3. Het optimaal gebruiken van de middelen om een hoogstaande kwaliteit aan de hele bevolking te bieden is een hoofdzorg. Om hierin te slagen, is het noodzakelijk om de performantie te evalueren. Ik ondersteun momenteel talrijke initiatieven in die zin.

Sinds 1999 werden Colleges voor Geneesheren opgericht met als doel de externe evaluatie (door gelijken) van de zorgkwaliteit alsook de bevordering ervan in hun respectieve domeinen. Momenteel zijn er 10 (monodisciplinaire — behalve het College voor Oncologie —) colleges. Daarenboven neemt België aan een door de WGO uitgebouwd Europees netwerk deel. In het kader van dit project hebben 22 Belgische ziekenhuizen de vereiste gegevens ingezameld om zichzelf op basis van 20 performantie-indicatoren te kunnen beoordelen, zich met elkaar en met internationale referenties te kunnen vergelijken, hun praktijken te kunnen delen en tot slot plannen ter verbetering van de kwaliteit te kunnen opstellen.

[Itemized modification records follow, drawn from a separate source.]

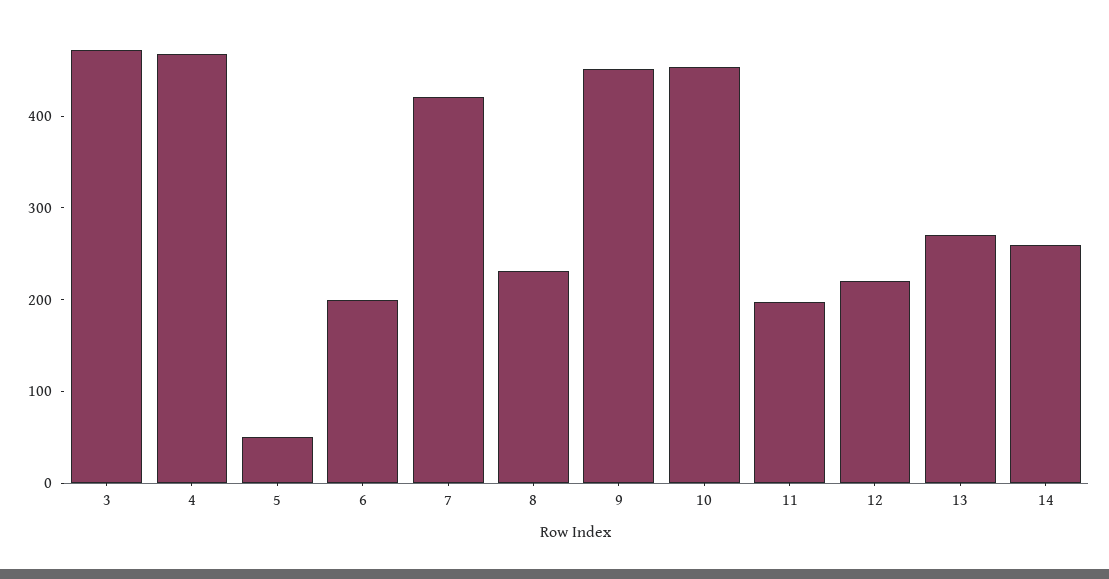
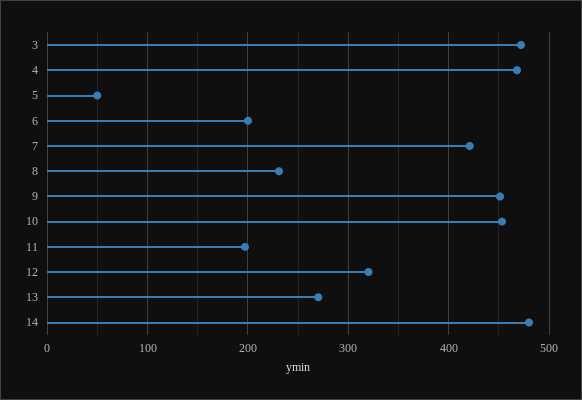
12: 220 -> 320
14: 260 -> 480

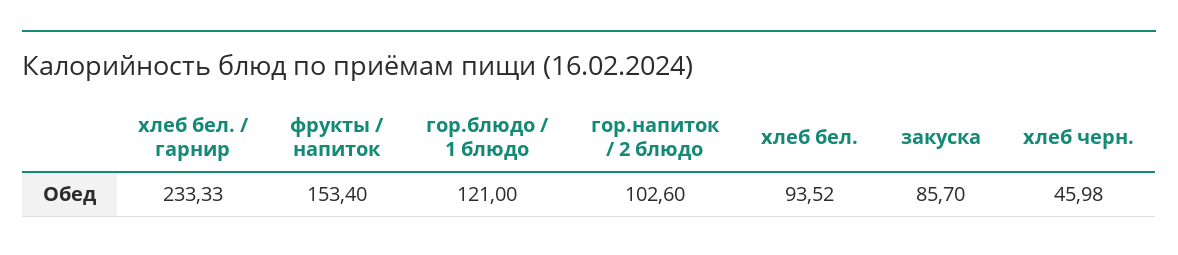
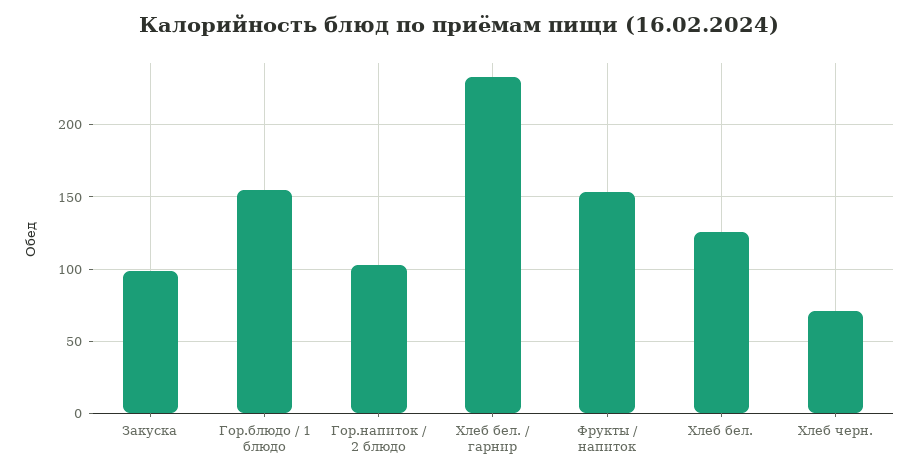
гор.блюдо / 1 блюдо: 121 -> 155
хлеб бел.: 93.52 -> 125
закуска: 85.7 -> 100
хлеб черн.: 45.98 -> 70

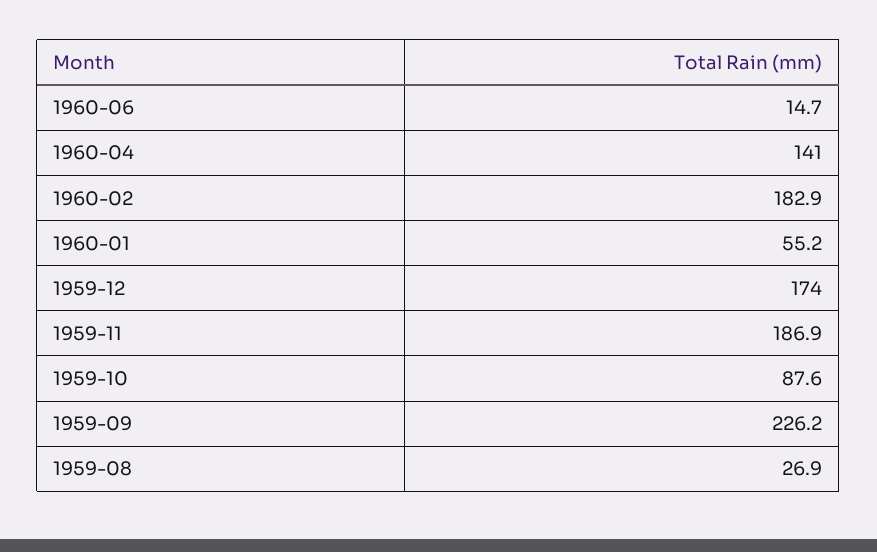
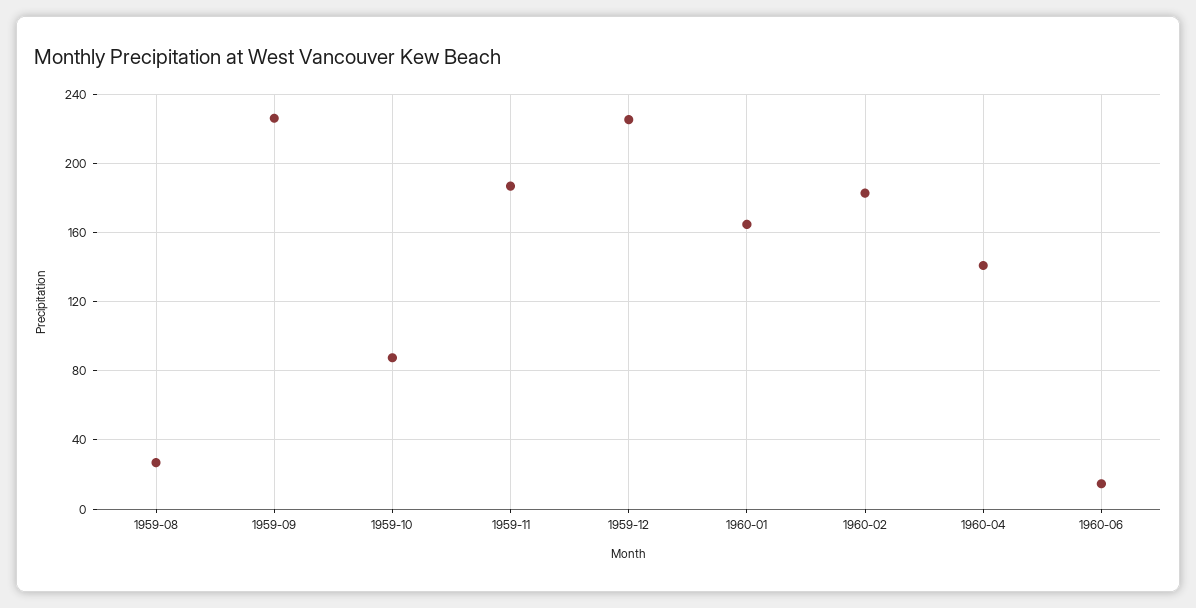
1960-01: 55.2 -> 165
1959-12: 174 -> 225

Naast de projecten die direct door de FOD worden ondersteund, nemen de ziekenhuizen deel aan andere initiatieven met gelijkaardige doeleinden zoals bijvoorbeeld het Navigator-systeem in Vlaanderen.

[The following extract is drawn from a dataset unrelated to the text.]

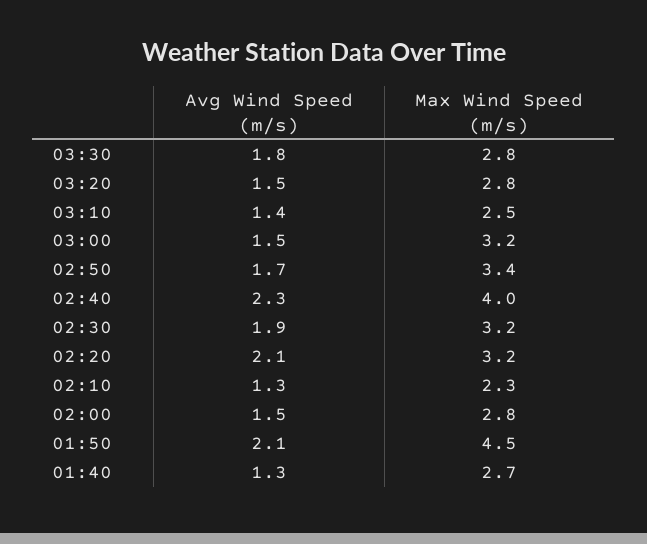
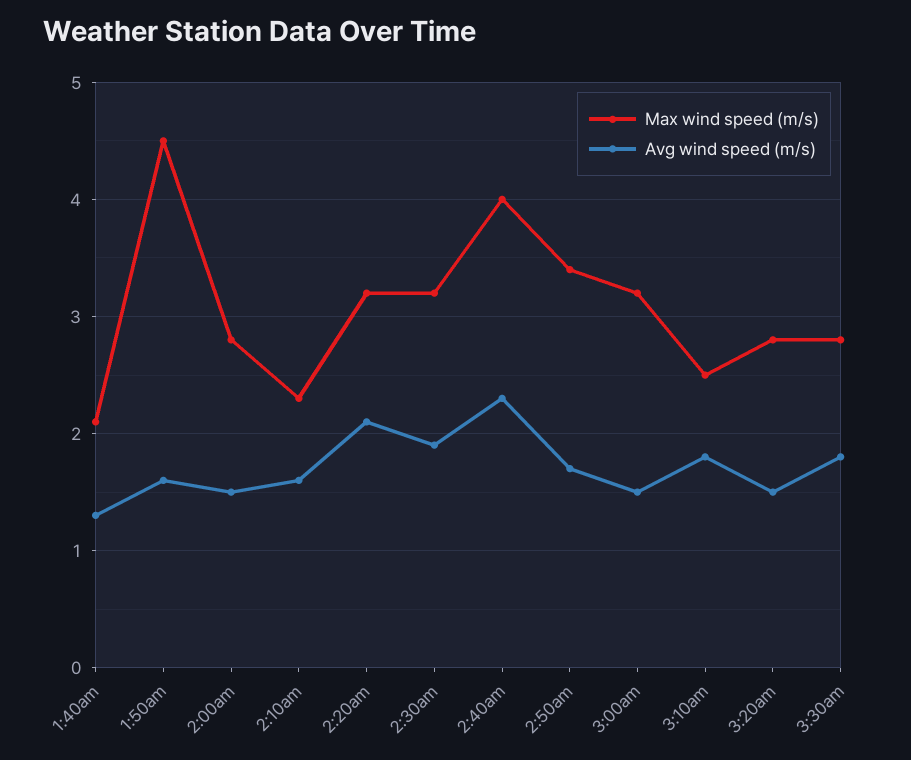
Avg Wind Speed (m/s), 03:10: 1.4 -> 1.8
Avg Wind Speed (m/s), 02:10: 1.3 -> 1.6
Avg Wind Speed (m/s), 01:50: 2.1 -> 1.6
Max Wind Speed (m/s), 01:40: 2.7 -> 2.1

Er bestaan dus evaluatiesystemen. Die systemen werden enkel en alleen voor strikt intern gebruik ontwikkeld. Dat geldt immers ook voor de indicatoren die werden geselecteerd. Wanneer die resultaten zouden worden bekendgemaakt, zou het doel niet worden bereikt en het vertrouwen met de partners worden verbroken. Indicatoren die zich voor intern gebruik lenen, lenen zich niet automatisch voor extern gebruik. De indicatoren voor intern gebruik worden als « screeningtest » aangewend en dienen om de te analyseren domeinen in kaart te brengen, terwijl indicatoren voor extern gebruik volledig moeten worden gevalideerd en de kwaliteit extern moet worden gecontroleerd.

4. De behandelende arts speelt een cruciale rol bij de toegang van de patiënt tot het ziekenhuis; hij stelt vast dat de patiënt in het ziekenhuis moet worden opgenomen, hij geeft de patiënt advies bij de keuze van het ziekenhuis en zorgt voor de follow-up na de ziekenhuisopname. In de landen waar transparante vergelijkingssystemen werden ingevoerd, heeft men overigens vastgesteld dat de patiënten nauwelijks een beroep doen op die systemen en verder de voorkeur geven aan de raadgevingen van hun behandelende arts of hun kennissen. Ook het feit dat men dicht bij het ziekenhuis woont, is heel vaak een belangrijke factor. Het probleem ligt dus niet alleen bij de keuze van het ziekenhuis, maar vooral bij de zorgcontinuïteit in het kader van de vertrouwensrelatie tussen de patiënt en de verschillende zorgverstrekkers, waaronder de behandelende arts en het ziekenhuis. In die optiek worden momenteel projecten ter verbetering van de coördinatie tussen arts en ziekenhuis ontwikkeld.

De patiënt moet een kritisch oog hebben en eigen baas zijn over zijn gezondheid en maakt deel uit van een zorg- en vertrouwensnetwerk. Ik ondersteun dus de uitwerking van verklarende brochures door de ziekenhuizen. De wet betreffende de transparantie van de prijzen in het ziekenhuis moet de patiënt ook helpen bij zijn keuzes. Bovendien moet in de rechten van de patiënt de rol van de patiënt als volwaardig partner duidelijk worden omschreven.